*Instructions for the task*
The answer must consist of every line from the entries that holds the word "This".

*Data shown*

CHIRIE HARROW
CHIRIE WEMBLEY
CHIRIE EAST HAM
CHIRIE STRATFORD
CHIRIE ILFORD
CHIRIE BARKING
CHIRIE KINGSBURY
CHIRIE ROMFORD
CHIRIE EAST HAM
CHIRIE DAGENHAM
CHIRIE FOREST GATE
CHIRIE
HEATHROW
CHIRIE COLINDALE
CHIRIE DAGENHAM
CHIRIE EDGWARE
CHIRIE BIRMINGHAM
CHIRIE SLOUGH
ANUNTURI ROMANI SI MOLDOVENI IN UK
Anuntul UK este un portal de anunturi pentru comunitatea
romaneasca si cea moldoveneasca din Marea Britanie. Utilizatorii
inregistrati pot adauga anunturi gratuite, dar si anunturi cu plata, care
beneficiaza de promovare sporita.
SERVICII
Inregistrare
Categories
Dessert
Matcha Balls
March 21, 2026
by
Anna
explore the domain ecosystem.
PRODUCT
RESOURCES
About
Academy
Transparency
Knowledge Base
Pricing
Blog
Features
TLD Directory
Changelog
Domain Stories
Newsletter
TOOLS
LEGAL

--

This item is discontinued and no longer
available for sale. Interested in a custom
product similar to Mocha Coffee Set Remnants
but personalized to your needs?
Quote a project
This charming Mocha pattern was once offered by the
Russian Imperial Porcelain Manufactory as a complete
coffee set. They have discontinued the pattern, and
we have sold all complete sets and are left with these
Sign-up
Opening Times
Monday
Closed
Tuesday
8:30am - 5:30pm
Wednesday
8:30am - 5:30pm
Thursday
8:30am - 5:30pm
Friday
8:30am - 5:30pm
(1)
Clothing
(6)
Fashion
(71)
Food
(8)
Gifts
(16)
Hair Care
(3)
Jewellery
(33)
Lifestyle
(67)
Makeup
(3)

---

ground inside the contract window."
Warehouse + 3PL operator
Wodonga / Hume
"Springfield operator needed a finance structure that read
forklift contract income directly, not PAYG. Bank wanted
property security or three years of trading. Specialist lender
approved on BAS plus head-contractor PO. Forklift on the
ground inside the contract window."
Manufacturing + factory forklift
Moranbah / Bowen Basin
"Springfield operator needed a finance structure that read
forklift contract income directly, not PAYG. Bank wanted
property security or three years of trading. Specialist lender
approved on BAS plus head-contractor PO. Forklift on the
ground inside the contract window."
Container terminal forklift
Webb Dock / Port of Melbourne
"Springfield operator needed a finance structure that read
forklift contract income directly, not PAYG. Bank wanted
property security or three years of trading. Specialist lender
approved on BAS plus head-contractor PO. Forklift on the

*Exercise answer*
This item is discontinued and no longer
This charming Mocha pattern was once offered by the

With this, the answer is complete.